“But to all who received him, who believed in his name, he gave power to become children of God… And the Word became flesh and lived among us, and we have seen his glory, the glory as of a father’s only son, full of grace and truth. From his fullness we have all received, grace upon grace.” John 1:12-16 (NRSVUE)
In this Sunday’s message, Pastor Kevin Myers invites us to rediscover what it truly means to live from the fullness of Christ not through striving, but through receiving. John’s Gospel reveals a God who steps into humanity, offers Himself freely, and fills His people with grace upon grace.
To All Who Received Him – He Made Them FULL
John 1:11–12a
“He came to what was his own, and his own people did not accept him.
But to all who received him, who believed in his name…”
- John draws a sharp contrast: He came to His own yet they did not receive Him. But those who did receive Him stepped into fullness.
- “Received” — paralambánō (3880) To actively take hold of what is offered.
- Not passive acceptance, intentional reception.
- “Believed in His Name” — pisteúō (4100)
- Faith birthed by God, not self-made optimism.
- John forces a question to the surface: What have you done with what Jesus offers you?
- His fullness is not occasional. It’s continuous.
- Every sign, every healing, every moment of compassion shows us what God is like because Jesus is God made visible.
To All Who Received Him – He Made Them HIS
John 1:12b
“…he gave power to become children of God,”
- “Power” — exousía (1849) Delegated authority. The right of family, not merely forgiveness.
- “To Become” — gínomai (1096) To transition into a new condition as something you were not before.
- This is not behavior modification, it's adoption.
- Jesus meets the Samaritan woman in John 4 not with shame, but with access.
- He reveals Himself to the outsider, gives dignity to the overlooked, and invites the unqualified.
- This is what Kingdom work looks like: He doesn’t just forgive you, He names you. He calls you His.
To All Who Received Him – He Made Them NEW
John 1:13
“…who were born, not of blood or of the will of the flesh or of the will of man, but of God.”
- John expands it in chapter 3: Nicodemus comes to Jesus slow, cautious, confused.
- Jesus answers with clarity: To see the Kingdom, you must be born from above.
- Born of water and Spirit.
- What is born of flesh is flesh; what is born of Spirit is spirit.
New birth gives:
- A different kingdom: “My kingdom is not of this world.” (John 18:36)

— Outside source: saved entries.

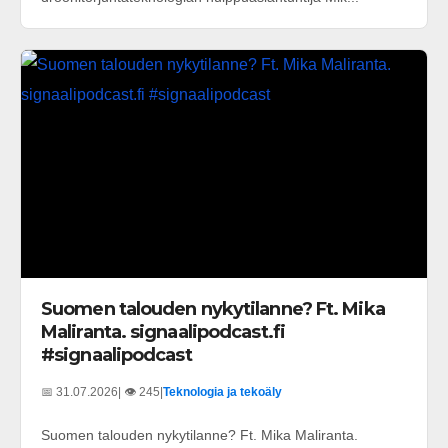
Suomen talouden nykytilanne? Ft. Mika
Maliranta. signaalipodcast.fi
#signaalipodcast
📅 31.07.2026
| 👁️ 245
|
Teknologia ja tekoäly
Suomen talouden nykytilanne? Ft. Mika Maliranta.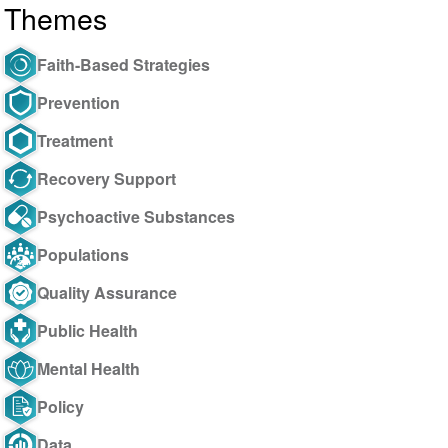
Themes
Faith-Based Strategies
Prevention
Treatment
Recovery Support
Psychoactive Substances
Populations
Quality Assurance
Public Health
Mental Health
Policy
Data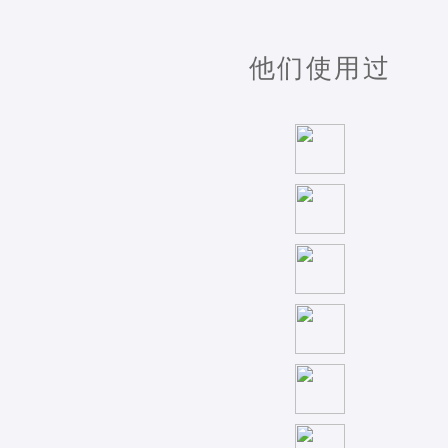
他们使用过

- Different sight: brand new eyes
- A different start: Spirit to spirit, not flesh to flesh
- A different way of being: life shaped by the Spirit, not driven by the world
- You don’t enter God’s Kingdom by improvement, you enter through rebirth
Discussion Questions
- Where in your life are you trying to “receive Jesus” without actually receiving His grace?
- How does knowing His favor flows from His fullness reshape your understanding of identity or success?
- What would it look like to live this week as someone who has already been made full, made His, and made new?